→ **Предоставленный отрывок**:

Удивительно, а может, и нет, но и о Сиккиме, и о Керале часто отзываются как о красивейших местах, оба привлекают больше туристов, чем большинство других штатов Индии. По правде говоря, каждый штат Индии прекрасен, если не полениться посетить его и посмотреть своими глазами. Все страна прекрасна. Так что загадку успеха этих двух штатов нельзя сводить лишь к красоте ландшафта.
Индия, с которой дурно обходились различные завоеватели, в том числе моголы, раджи, британцы, которая настрадалась от глобализации, продажных национальных правительств всяких партий, но особенно Национального конгресса и проиндусской БДП, ныне опозоренных их связью с великой жарой, продолжает возвышаться над всеми и делать все возможное. В Новой Индии в период после великой жары приоритеты были полностью пересмотрены и, где только можно, проблемы решались местными способами. Сикким и Керала – два разных по характеру примера того, чего можно достигнуть с помощью хорошего управления, приоритета индийских ценностей и практики. Разумеется, не все решения наших бед можно найти в пределах индийских границ, какой бы огромной ни была страна как по площади, так и по численности населения. Даже самые большие страны теперь зависят от того, чтобы весь мир вел себя как подобает. И все-таки Индия достаточно велика, чтобы предоставить человеческие, аграрные и минеральные ресурсы для быстрого обновления.

→ **Собранные данные**:
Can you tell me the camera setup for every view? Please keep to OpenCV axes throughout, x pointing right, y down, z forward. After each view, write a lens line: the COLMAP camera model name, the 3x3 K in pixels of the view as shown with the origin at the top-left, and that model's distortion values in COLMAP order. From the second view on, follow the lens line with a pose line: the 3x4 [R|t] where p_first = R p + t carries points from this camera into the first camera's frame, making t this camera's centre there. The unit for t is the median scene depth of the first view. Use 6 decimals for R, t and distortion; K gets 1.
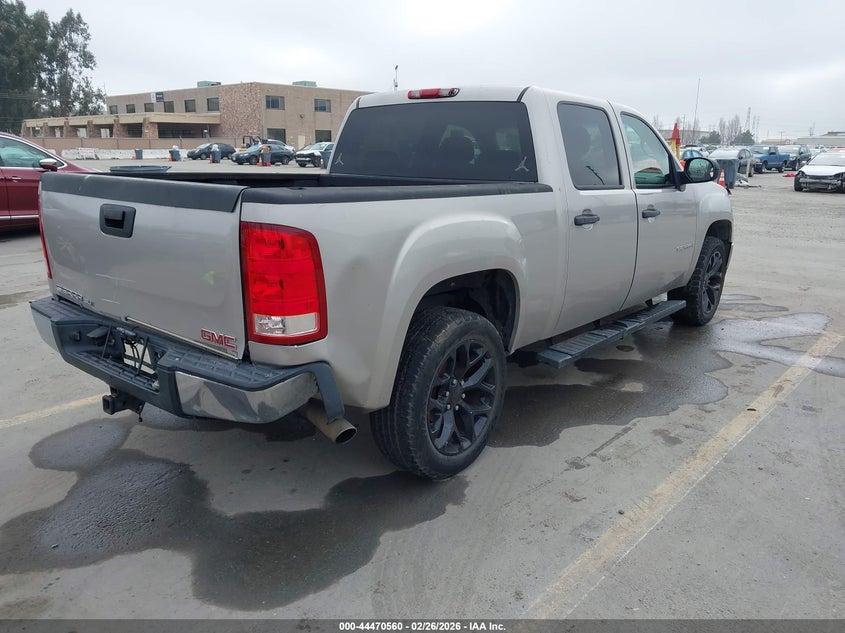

→ **Рабочее задание 1**:
Какие два штата Индии, согласно отрывку об Индии, привлекают больше туристов, чем большинство других штатов?
→ **Рабочее задание 2**:
Перепишите из отрывка об Индии участок от «Удивительно, а может, и» до «к красоте ландшафта.» включительно.

→ **Письменный ответ 1**:
Сикким и Керала.

→ **Письменный ответ 2**:
Удивительно, а может, и нет, но и о Сиккиме, и о Керале часто отзываются как о красивейших местах, оба привлекают больше туристов, чем большинство других штатов Индии. По правде говоря, каждый штат Индии прекрасен, если не полениться посетить его и посмотреть своими глазами. Все страна прекрасна. Так что загадку успеха этих двух штатов нельзя сводить лишь к красоте ландшафта.